* YOUR TASK
The required result is the number of lines below that hold the word "weight", stated without anything else.

(Saved entries)
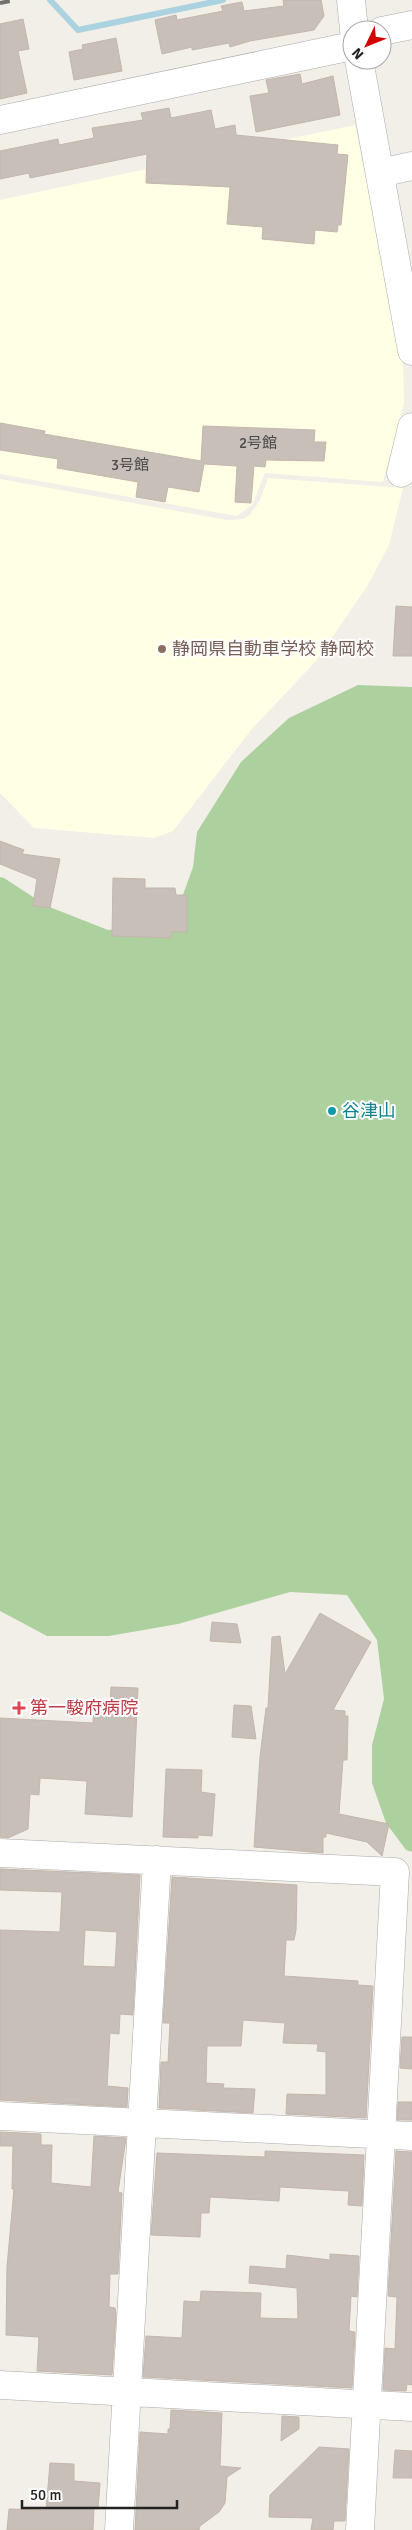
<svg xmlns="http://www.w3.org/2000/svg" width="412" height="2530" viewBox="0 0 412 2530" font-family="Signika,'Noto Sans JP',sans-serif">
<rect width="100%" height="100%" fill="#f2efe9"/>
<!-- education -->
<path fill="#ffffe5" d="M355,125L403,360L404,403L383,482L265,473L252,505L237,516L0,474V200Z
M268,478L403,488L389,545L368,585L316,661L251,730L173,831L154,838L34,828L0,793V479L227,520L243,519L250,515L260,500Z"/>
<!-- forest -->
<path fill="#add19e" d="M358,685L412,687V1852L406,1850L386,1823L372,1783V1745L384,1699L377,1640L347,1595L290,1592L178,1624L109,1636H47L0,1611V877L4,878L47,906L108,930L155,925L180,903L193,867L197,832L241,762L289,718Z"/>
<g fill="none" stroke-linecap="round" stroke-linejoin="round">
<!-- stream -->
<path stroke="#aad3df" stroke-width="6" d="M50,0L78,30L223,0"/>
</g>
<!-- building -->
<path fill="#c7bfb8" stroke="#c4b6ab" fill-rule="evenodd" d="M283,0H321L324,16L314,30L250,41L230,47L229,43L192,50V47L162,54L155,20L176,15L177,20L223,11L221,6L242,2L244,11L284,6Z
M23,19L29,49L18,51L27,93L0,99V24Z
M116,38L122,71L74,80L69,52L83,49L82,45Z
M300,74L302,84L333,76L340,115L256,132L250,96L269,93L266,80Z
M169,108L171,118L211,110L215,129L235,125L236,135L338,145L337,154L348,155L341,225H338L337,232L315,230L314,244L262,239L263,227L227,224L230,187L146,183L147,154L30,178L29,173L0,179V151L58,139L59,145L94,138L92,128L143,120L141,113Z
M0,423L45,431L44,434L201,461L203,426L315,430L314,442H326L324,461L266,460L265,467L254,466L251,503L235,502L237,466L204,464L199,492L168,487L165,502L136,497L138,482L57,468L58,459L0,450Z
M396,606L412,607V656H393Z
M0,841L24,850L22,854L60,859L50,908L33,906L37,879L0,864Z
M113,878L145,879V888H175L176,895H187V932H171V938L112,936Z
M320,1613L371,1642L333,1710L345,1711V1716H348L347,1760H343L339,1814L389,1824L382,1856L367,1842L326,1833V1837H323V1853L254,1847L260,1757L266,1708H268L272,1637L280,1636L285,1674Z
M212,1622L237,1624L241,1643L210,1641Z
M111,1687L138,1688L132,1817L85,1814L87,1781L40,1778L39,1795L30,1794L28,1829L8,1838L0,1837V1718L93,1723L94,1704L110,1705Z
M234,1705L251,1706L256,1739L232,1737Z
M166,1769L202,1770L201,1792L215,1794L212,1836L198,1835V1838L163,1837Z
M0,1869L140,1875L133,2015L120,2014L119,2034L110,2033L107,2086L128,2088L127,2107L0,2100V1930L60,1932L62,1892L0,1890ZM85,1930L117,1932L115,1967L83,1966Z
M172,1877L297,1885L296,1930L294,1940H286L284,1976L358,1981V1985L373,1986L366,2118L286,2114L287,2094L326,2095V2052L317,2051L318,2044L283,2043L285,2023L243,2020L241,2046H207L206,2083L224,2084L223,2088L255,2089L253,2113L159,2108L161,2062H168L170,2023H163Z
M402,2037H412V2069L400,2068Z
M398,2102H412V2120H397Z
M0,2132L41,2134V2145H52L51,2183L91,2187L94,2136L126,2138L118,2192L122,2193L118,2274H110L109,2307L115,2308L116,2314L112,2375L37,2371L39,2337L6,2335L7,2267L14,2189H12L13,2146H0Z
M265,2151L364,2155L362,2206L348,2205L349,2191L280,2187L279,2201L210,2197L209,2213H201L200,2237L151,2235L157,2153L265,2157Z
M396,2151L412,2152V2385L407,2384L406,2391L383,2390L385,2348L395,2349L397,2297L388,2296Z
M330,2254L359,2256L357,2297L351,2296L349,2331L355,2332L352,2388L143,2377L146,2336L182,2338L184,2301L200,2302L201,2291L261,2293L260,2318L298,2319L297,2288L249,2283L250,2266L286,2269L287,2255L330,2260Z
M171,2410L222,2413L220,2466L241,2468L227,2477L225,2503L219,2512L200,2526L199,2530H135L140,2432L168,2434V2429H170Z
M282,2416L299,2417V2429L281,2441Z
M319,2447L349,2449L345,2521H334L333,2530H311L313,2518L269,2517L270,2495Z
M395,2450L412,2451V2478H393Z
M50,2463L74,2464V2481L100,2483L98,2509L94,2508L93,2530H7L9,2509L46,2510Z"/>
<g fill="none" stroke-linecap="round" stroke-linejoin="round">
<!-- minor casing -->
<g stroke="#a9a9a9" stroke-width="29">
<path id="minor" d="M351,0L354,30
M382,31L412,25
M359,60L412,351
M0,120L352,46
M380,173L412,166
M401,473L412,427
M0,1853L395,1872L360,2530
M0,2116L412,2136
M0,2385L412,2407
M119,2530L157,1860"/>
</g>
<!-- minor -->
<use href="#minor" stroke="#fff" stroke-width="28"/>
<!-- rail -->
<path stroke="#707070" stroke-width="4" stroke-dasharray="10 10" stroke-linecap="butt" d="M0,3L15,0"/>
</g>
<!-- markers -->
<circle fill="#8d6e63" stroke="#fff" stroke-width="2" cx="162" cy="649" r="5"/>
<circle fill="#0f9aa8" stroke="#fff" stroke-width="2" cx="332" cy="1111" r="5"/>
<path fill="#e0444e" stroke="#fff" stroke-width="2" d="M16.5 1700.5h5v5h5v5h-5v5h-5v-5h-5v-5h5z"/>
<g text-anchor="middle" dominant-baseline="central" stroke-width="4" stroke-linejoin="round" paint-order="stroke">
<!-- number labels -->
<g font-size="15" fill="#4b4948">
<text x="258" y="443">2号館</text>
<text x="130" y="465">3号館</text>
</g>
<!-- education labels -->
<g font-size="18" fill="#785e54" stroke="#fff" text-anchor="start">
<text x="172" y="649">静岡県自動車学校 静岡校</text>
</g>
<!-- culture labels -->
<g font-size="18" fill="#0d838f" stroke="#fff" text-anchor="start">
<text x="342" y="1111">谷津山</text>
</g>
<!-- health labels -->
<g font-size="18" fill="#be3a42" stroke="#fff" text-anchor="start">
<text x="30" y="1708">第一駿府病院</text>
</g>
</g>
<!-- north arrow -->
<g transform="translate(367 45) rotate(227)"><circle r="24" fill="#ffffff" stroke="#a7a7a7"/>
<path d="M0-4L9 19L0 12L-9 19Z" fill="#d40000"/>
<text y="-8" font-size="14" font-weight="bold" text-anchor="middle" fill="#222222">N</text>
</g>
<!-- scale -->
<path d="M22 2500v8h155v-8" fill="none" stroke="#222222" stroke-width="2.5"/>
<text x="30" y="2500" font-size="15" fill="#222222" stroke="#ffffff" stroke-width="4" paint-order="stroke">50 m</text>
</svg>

==

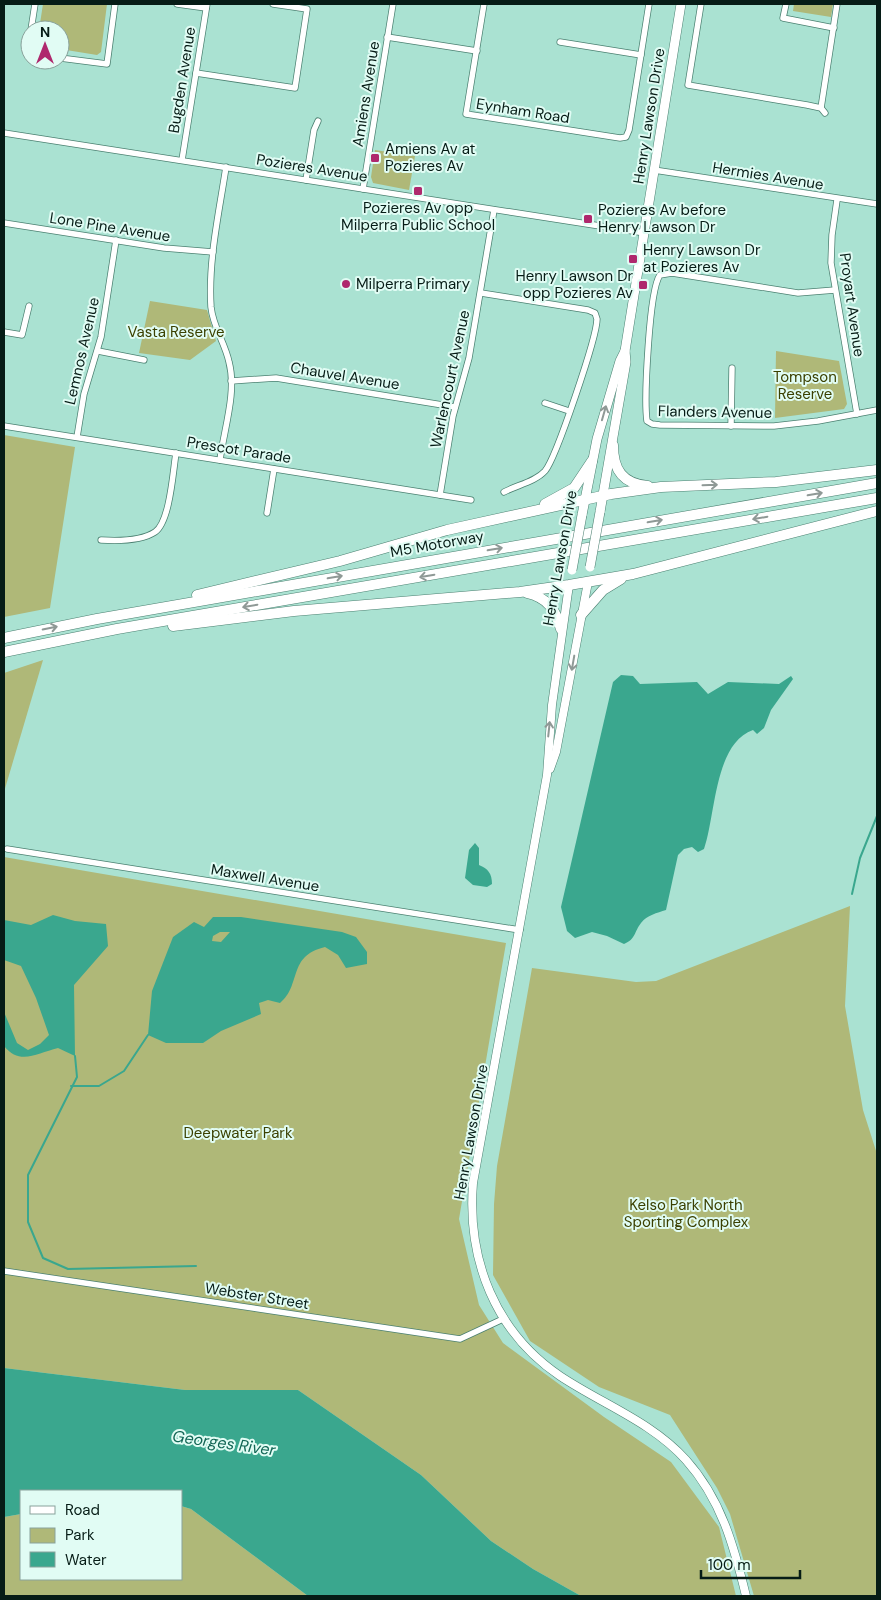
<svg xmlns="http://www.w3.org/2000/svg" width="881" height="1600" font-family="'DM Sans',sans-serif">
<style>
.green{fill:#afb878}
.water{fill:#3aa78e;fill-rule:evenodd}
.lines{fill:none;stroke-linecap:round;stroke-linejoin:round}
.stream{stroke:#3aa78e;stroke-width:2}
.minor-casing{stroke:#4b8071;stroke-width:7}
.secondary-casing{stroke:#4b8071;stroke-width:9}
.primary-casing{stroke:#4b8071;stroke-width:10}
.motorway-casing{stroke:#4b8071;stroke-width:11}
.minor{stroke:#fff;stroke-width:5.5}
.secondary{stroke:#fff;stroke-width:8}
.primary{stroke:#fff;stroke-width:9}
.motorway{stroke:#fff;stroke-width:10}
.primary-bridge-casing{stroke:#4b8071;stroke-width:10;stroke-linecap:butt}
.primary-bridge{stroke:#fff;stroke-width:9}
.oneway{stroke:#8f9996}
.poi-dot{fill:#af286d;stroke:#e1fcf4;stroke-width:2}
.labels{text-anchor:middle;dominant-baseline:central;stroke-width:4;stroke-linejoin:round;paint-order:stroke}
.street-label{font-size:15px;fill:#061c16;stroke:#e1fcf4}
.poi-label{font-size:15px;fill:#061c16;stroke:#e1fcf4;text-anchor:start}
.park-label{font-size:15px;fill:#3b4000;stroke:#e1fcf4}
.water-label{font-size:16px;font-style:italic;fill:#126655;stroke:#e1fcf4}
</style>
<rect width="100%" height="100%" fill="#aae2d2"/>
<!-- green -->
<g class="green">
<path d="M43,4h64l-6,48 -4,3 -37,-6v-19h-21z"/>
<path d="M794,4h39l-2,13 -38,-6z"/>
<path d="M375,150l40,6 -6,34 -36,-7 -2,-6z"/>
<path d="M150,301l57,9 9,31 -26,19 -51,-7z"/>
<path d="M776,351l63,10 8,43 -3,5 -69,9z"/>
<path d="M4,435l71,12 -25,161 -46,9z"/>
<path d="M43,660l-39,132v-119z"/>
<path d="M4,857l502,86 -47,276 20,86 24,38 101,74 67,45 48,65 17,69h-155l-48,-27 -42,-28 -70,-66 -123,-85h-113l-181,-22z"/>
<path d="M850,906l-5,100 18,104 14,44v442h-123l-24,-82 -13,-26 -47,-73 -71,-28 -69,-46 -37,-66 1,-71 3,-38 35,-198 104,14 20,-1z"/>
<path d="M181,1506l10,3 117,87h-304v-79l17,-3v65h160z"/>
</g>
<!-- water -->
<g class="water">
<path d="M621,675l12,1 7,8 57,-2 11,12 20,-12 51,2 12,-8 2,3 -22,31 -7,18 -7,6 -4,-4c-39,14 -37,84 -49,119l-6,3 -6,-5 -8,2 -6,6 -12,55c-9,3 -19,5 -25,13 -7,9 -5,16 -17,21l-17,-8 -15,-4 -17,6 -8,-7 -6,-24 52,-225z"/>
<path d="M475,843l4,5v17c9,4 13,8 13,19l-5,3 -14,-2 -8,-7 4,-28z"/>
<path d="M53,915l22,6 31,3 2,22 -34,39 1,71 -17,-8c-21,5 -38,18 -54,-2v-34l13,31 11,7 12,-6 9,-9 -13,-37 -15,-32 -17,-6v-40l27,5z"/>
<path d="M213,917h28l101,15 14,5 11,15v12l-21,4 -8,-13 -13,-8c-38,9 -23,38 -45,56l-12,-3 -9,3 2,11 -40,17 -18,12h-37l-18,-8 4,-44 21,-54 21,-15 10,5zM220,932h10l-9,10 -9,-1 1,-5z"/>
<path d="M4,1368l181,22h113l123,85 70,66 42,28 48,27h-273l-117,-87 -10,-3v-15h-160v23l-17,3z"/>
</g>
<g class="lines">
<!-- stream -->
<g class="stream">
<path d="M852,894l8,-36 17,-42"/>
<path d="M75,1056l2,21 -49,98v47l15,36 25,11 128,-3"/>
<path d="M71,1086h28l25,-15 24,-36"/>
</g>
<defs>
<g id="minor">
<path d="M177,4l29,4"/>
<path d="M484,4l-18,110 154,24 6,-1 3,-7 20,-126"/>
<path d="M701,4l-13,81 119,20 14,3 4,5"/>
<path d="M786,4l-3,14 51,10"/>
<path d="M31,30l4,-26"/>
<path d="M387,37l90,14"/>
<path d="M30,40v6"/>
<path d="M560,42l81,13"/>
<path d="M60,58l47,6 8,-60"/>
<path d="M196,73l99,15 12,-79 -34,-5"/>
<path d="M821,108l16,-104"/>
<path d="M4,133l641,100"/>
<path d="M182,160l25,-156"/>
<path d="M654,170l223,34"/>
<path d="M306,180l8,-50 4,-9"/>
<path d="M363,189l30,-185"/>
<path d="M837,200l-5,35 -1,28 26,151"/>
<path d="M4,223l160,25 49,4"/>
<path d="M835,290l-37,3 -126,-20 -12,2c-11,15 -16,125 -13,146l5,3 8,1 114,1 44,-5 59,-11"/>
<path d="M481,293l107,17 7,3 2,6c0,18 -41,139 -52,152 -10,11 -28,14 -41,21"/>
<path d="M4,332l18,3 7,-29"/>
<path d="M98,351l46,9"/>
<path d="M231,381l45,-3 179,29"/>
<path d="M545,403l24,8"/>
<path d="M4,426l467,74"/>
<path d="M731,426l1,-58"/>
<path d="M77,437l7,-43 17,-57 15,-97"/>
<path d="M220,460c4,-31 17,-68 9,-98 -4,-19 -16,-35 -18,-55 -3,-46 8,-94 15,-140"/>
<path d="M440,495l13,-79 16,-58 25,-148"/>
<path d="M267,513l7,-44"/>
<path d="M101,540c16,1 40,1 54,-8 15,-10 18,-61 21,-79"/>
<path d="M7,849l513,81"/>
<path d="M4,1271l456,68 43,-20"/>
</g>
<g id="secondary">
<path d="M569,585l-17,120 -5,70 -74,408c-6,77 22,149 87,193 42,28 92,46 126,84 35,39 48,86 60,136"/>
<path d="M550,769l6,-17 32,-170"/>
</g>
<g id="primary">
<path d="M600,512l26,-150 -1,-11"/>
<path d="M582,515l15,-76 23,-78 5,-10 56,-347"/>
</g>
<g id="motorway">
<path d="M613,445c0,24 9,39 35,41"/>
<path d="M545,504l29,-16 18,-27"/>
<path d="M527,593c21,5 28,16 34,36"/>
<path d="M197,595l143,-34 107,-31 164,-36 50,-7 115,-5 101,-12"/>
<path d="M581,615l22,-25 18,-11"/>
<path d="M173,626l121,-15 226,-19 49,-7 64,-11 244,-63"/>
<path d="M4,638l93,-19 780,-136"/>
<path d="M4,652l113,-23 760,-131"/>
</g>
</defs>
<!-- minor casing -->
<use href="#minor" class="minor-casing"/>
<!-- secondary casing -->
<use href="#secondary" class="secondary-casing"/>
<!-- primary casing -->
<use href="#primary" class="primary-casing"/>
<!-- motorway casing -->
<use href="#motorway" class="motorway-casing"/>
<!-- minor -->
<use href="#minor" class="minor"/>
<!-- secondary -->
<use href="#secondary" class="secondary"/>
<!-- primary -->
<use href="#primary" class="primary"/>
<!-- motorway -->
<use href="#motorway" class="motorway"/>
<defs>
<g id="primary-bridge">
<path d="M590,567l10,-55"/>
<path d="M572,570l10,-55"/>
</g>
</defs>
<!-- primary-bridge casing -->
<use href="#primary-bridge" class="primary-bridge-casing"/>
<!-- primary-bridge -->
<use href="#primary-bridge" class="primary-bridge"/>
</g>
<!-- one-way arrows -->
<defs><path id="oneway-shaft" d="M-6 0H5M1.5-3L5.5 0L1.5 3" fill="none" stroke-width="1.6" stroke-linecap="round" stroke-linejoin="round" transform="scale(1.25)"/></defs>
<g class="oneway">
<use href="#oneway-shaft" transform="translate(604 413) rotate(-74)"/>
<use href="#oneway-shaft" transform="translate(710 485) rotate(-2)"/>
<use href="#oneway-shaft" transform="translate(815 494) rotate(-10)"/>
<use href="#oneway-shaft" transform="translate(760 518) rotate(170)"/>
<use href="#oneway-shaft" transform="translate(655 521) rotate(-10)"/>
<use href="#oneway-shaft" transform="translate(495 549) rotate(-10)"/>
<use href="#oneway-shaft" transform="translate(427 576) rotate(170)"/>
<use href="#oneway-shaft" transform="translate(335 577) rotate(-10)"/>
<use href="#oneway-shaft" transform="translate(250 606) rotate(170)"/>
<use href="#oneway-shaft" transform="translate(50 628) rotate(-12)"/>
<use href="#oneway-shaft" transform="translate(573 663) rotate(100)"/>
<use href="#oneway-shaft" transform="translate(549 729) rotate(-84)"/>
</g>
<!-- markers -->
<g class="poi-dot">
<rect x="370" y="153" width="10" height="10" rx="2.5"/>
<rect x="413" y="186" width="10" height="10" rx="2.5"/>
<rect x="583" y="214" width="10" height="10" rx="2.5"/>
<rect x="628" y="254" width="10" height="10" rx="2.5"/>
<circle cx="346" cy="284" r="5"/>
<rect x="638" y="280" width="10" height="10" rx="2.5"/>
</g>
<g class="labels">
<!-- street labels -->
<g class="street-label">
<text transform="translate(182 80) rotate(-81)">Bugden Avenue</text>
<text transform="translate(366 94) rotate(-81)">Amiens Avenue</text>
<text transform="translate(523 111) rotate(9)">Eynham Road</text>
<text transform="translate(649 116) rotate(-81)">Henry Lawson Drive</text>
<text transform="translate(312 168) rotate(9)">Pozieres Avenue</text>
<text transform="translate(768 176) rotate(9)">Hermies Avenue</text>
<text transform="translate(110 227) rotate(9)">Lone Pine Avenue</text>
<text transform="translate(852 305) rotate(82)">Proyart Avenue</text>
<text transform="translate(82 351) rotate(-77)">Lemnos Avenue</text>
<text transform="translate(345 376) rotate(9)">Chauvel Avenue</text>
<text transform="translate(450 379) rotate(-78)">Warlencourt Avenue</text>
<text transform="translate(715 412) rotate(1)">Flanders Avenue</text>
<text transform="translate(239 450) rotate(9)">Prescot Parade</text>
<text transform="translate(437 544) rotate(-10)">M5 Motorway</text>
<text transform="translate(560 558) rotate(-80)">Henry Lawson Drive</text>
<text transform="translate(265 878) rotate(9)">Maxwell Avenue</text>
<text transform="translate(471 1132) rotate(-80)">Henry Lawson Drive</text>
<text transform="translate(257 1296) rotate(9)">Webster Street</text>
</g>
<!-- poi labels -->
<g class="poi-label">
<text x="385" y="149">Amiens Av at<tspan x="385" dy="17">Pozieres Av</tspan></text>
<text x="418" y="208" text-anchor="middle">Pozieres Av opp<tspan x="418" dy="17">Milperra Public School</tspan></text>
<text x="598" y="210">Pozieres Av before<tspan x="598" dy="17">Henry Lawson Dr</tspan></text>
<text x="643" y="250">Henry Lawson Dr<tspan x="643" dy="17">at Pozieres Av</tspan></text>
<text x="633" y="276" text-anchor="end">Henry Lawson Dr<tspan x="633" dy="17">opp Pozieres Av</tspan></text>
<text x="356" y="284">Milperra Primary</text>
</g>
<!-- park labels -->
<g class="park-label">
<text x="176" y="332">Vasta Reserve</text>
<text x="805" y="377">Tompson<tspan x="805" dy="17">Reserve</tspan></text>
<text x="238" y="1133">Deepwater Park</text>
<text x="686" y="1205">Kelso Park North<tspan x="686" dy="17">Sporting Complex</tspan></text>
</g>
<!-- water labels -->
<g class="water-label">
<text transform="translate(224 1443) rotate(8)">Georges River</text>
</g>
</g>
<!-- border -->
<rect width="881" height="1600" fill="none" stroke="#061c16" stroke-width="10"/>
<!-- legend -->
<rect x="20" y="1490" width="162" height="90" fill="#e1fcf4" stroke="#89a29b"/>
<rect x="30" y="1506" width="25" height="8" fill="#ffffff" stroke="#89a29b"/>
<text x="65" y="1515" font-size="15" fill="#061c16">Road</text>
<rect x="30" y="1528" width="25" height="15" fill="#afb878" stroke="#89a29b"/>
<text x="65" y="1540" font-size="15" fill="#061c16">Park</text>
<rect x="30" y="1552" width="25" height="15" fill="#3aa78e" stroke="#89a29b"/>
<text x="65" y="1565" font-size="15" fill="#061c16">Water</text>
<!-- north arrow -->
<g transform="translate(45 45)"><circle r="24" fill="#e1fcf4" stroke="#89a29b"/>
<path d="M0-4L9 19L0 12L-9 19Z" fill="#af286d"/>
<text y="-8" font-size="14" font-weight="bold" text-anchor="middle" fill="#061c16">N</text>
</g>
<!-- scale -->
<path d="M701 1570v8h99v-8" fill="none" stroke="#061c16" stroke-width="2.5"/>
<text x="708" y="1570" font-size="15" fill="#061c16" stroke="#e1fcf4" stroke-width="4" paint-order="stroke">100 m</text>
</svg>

* OUTPUT
2